Champaign council to consider ordinance on vacant buildings
CHAMPAIGN – Officials are looking to strengthen their authority over the city's vacant buildings, which they say are the source of much blight in the community.
There were 205 vacant buildings and 17 "underutilized" buildings in the city during a November 2009 survey, the most recent data. Of those, 155 were found to have at least one violation of city codes.
But some property owners are not always available or willing to work with the city on correcting those violations, environmental inspector Leslie Mitchell said. And when that happens, the attractiveness and sometimes the safety of the surrounding neighborhood is hurt.
"Once places become where they're not lived in, they start to fall apart," Mitchell said.
Broken windows are boarded up, grass and weeds grow higher than the city allows, and garbage begins to pile up in front yards.
Fire becomes a risk: a 1987 arson, which originated in a vacant structure, destroyed an entire block of buildings that sat on what is now One Main.
Only a small number of vacant property owners do not cooperate with the city, but it's enough to get officials to write a vacant building ordinance. The ordinance would give officials a way to deal with vacant properties, and the city council is set to discuss it in April.
Right now, it is a matter of "asking politely to please take care of your property," Mitchell said.
A home at 56 E. Garwood St. has stood vacant since 1996, and Doris Russell, the owner and resident of a day care across the street, said she is hoping the building is torn down soon.
"That thing should have been gone a long time ago," Russell said.
The city is accepting bids to demolish the structure, property maintenance inspector Cliff Peete said. To do so, the city had to go through the court process, something that happens only one to three times per year.
"Basically the property was open to intrusion, people breaking in, causing some problems that way, stealing copper out of the property," Peete said.
And the property owner was not cooperative with inspectors.
Russell said she would not mind just having a vacant lot across her street.
"Anything would be better than that sitting over there," she said. "It makes the neighborhood look worse than it already is."
Another home at 903 N. Walnut St. has caused some problems for the city.

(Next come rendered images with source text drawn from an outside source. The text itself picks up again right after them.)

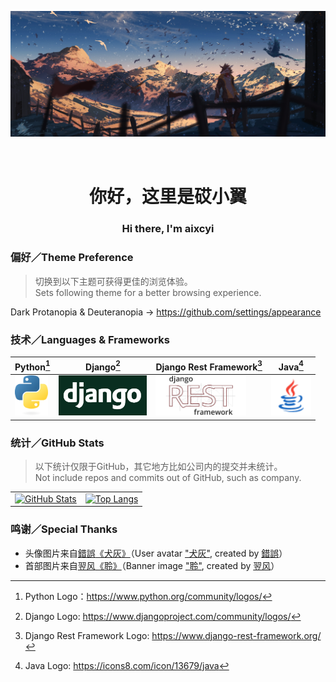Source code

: [![head](./img/head.jpg)](https://www.pixiv.net/artworks/78192650)

<div align="center">
    <h1 style="padding-top: 32px">你好，这里是砹小翼</h1>
    <h3>Hi there, I'm aixcyi</h3>
</div>

### 偏好／Theme Preference

> 切换到以下主题可获得更佳的浏览体验。  
> Sets following theme for a better browsing experience.

Dark Protanopia & Deuteranopia -> https://github.com/settings/appearance

### 技术／Languages & Frameworks

| Python[^1]                                                   | Django[^2]                                                   | Django Rest Framework[^3]                                    | Java[^4]                          |
| ------------------------------------------------------------ | ------------------------------------------------------------ | ------------------------------------------------------------ | --------------------------------- |
| <a href="https://www.python.org/"><img src="./img/python-logo.png" alt="Python Logo" style="height:64px" /></a> | <a href="https://www.djangoproject.com/"><img src="./img/django-logo.png" alt="Django Logo" style="height:64px" /></a> | <a href="https://www.django-rest-framework.org/"><img src="./img/django-rest-framework-logo.png" alt="Django Rest Framework Logo" style="height:64px;" /></a> | <a href="https://docs.oracle.com/javase/8/docs/api/"><img src="./img/java-logo.png" alt="Java Logo" style="height:64px;" /></a> |

[^1]: Python Logo：https://www.python.org/community/logos/
[^2]: Django Logo: https://www.djangoproject.com/community/logos/
[^3]: Django Rest Framework Logo: https://www.django-rest-framework.org/
[^4]: Java Logo: https://icons8.com/icon/13679/java

### 统计／GitHub Stats

> 以下统计仅限于GitHub，其它地方比如公司内的提交并未统计。  
> Not include repos and commits out of GitHub, such as company.

<table>
    <tr>
        <td>
            <a href="https://github.com/anuraghazra/github-readme-stats">
                <img src="https://github-readme-stats.vercel.app/api?username=aixcyi&theme=github_dark&show_icons=true&hide_border=true" alt="GitHub Stats" />
            </a>
        </td>
        <td>
            <a href="https://github.com/anuraghazra/github-readme-stats/blob/master/docs/readme_cn.md">
                <img src="https://github-readme-stats.vercel.app/api/top-langs/?username=aixcyi&theme=github_dark&hide_border=true" alt="Top Langs" />
            </a>
        </td>
    </tr>
</table>

### 鸣谢／Special Thanks

- 头像图片来自[錯誤](https://www.pixiv.net/users/1297556)[《犬灰》](https://www.pixiv.net/artworks/51625987)（User avatar ["犬灰"](https://www.pixiv.net/artworks/51625987), created by [錯誤](https://www.pixiv.net/users/1297556)）
- 首部图片来自[翌风](https://www.pixiv.net/users/23694308)[《聆》](https://www.pixiv.net/artworks/78192650)（Banner image ["聆"](https://www.pixiv.net/artworks/78192650), created by [翌风](https://www.pixiv.net/users/23694308)）

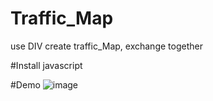 # Traffic_Map
use DIV create traffic_Map,  exchange together

#Install
javascript

#Demo
![image](https://github.com/PatrickChou/traffic_Map/traffic_Map/traffic/canvas_two_last/traffic_Img.jpg)
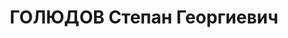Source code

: ---
title: ГОЛЮДОВ Степан Георгиевич
description: 'Род. в 1911, Витебская губ., д. Козлово, белорус, обр.: незаконченное
  высшее, ранее член ВКП(б). Проживал: Томск. ТМИ, студент

  Арестован 29.09.1937. Обв.: троцк. террор. орг-я. Приговор: 19.06.1938 – ВМН. Расстрелян
  19.06.1938.

  Реабилитирован 03.1958'
---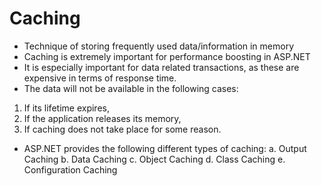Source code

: # Caching
* Technique of storing frequently used data/information in memory
* Caching is extremely important for performance boosting in ASP.NET
* It is especially important for data related transactions, as these are expensive in terms of response time.
* The data will not be available in the following cases:

1. If its lifetime expires,
2. If the application releases its memory,
3. If caching does not take place for some reason.
* ASP.NET provides the following different types of caching:
a. Output Caching
b. Data Caching
c. Object Caching
d. Class Caching
e. Configuration Caching

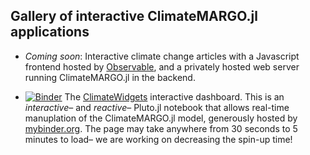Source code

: ## Gallery of interactive ClimateMARGO.jl applications

- *Coming soon*: Interactive climate change articles with a Javascript frontend hosted by [Observable](https://observablehq.com/), and a privately hosted web server running ClimateMARGO.jl in the backend.

- [![Binder](https://mybinder.org/badge_logo.svg)](https://mybinder.org/v2/gh/ClimateMARGO/ClimateWidgets/master?urlpath=pluto/open?path=MARGO_optimization_dashboard.jl) The [ClimateWidgets](https://github.com/ClimateMARGO/ClimateWidgets) interactive dashboard. This is an *interactive*– and *reactive*– Pluto.jl notebook that allows real-time manuplation of the ClimateMARGO.jl model, generously hosted by [mybinder.org](https://mybinder.org/). The page may take anywhere from 30 seconds to 5 minutes to load– we are working on decreasing the spin-up time! 
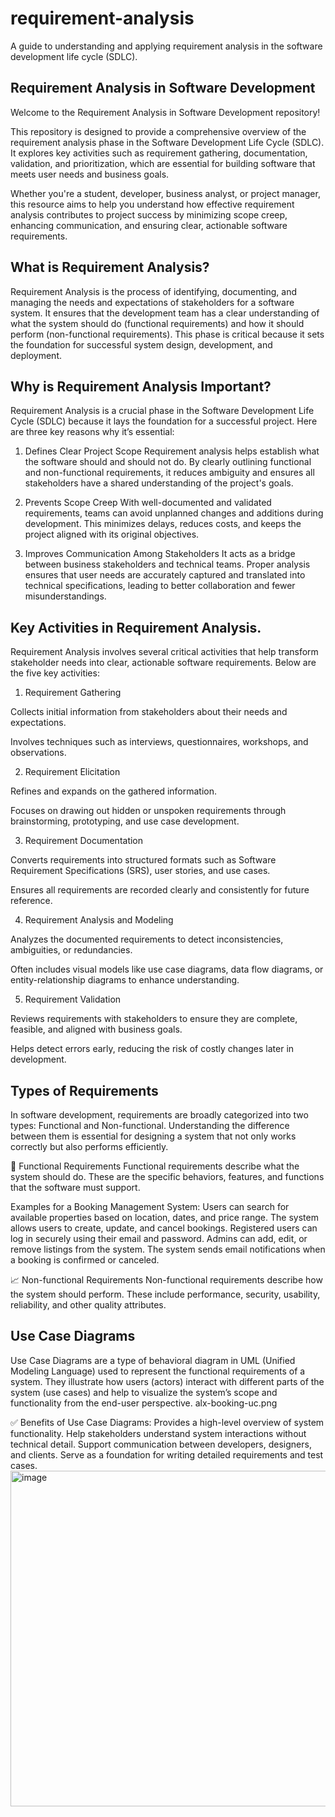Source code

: # requirement-analysis
A guide to understanding and applying requirement analysis in the software development life cycle (SDLC).
## Requirement Analysis in Software Development

Welcome to the Requirement Analysis in Software Development repository!

This repository is designed to provide a comprehensive overview of the requirement analysis phase in the Software Development Life Cycle (SDLC). It explores key activities such as requirement gathering, documentation, validation, and prioritization, which are essential for building software that meets user needs and business goals.

Whether you're a student, developer, business analyst, or project manager, this resource aims to help you understand how effective requirement analysis contributes to project success by minimizing scope creep, enhancing communication, and ensuring clear, actionable software requirements.

## What is Requirement Analysis?

Requirement Analysis is the process of identifying, documenting, and managing the needs and expectations of stakeholders for a software system. 
It ensures that the development team has a clear understanding of what the system should do (functional requirements) and how it should perform (non-functional requirements). 
This phase is critical because it sets the foundation for successful system design, development, and deployment.

## Why is Requirement Analysis Important?
Requirement Analysis is a crucial phase in the Software Development Life Cycle (SDLC) because it lays the foundation for a successful project. Here are three key reasons why it’s essential:

1. Defines Clear Project Scope
Requirement analysis helps establish what the software should and should not do. By clearly outlining functional and non-functional requirements, it reduces ambiguity and ensures all stakeholders have a shared understanding of the project's goals.

2. Prevents Scope Creep
With well-documented and validated requirements, teams can avoid unplanned changes and additions during development. This minimizes delays, reduces costs, and keeps the project aligned with its original objectives.

3. Improves Communication Among Stakeholders
It acts as a bridge between business stakeholders and technical teams. Proper analysis ensures that user needs are accurately captured and translated into technical specifications, leading to better collaboration and fewer misunderstandings.


## Key Activities in Requirement Analysis.
Requirement Analysis involves several critical activities that help transform stakeholder needs into clear, actionable software requirements. Below are the five key activities:

1. Requirement Gathering

Collects initial information from stakeholders about their needs and expectations.

Involves techniques such as interviews, questionnaires, workshops, and observations.

2. Requirement Elicitation

Refines and expands on the gathered information.

Focuses on drawing out hidden or unspoken requirements through brainstorming, prototyping, and use case development.

3. Requirement Documentation

Converts requirements into structured formats such as Software Requirement Specifications (SRS), user stories, and use cases.

Ensures all requirements are recorded clearly and consistently for future reference.

4. Requirement Analysis and Modeling

Analyzes the documented requirements to detect inconsistencies, ambiguities, or redundancies.

Often includes visual models like use case diagrams, data flow diagrams, or entity-relationship diagrams to enhance understanding.

5. Requirement Validation

Reviews requirements with stakeholders to ensure they are complete, feasible, and aligned with business goals.

Helps detect errors early, reducing the risk of costly changes later in development.


## Types of Requirements
In software development, requirements are broadly categorized into two types: Functional and Non-functional. Understanding the difference between them is essential for designing a system that not only works correctly but also performs efficiently.

🔧 Functional Requirements
Functional requirements describe what the system should do. These are the specific behaviors, features, and functions that the software must support.

Examples for a Booking Management System:
Users can search for available properties based on location, dates, and price range.
The system allows users to create, update, and cancel bookings.
Registered users can log in securely using their email and password.
Admins can add, edit, or remove listings from the system.
The system sends email notifications when a booking is confirmed or canceled.

📈 Non-functional Requirements
Non-functional requirements describe how the system should perform. These include performance, security, usability, reliability, and other quality attributes.

## Use Case Diagrams
Use Case Diagrams are a type of behavioral diagram in UML (Unified Modeling Language) used to represent the functional requirements of a system. They illustrate how users (actors) interact with different parts of the system (use cases) and help to visualize the system’s scope and functionality from the end-user perspective.
alx-booking-uc.png

✅ Benefits of Use Case Diagrams:
Provides a high-level overview of system functionality.
Help stakeholders understand system interactions without technical detail.
Support communication between developers, designers, and clients.
Serve as a foundation for writing detailed requirements and test cases.
<img width="676" height="537" alt="image" src="https://github.com/user-attachments/assets/392a1621-a934-4dfe-8a7e-f6e4ce2c629c" />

A fire sparked inside the home in November.
"I guess some homeless people had broke inside of it and, well, it caught fire," Peete said. "Since then, we have been working with the property owner."
If the city council were to follow through, a vacant-building ordinance would give officials a specific code under which they can enforce vacant-building regulations.
That would include a registry keeping track of all the city's nuisance properties – properties that are vacant and have uncorrected code violations or instances of crime – and distinct fees to a property owner who does not cooperate with city property inspectors.
A building would remain on that nuisance list until the building is at least 50 percent occupied, all the property code violations are corrected and the owner is current on fees.
"It does give us a way of dealing with these nuisance properties instead of going to court," Assistant City Attorney Laura Hall said.
Remediation of vacant properties through the legal system is "expensive, it's time-consuming and it's adversarial," Hall said.
Instead, the new ordinance provides the city with an alternative means of working with property owners. And the ordinance focuses only on the properties that are "not responsive to the ordinary process," Neighborhood Services Director Kevin Jackson said.
There are some cases "where people just need a stronger signal or prodding along," Jackson said.
But the idea is to get property owners to cooperate with city officials before it gets to that point, Mitchell said.
"It can be depressing after a while," Mitchell said.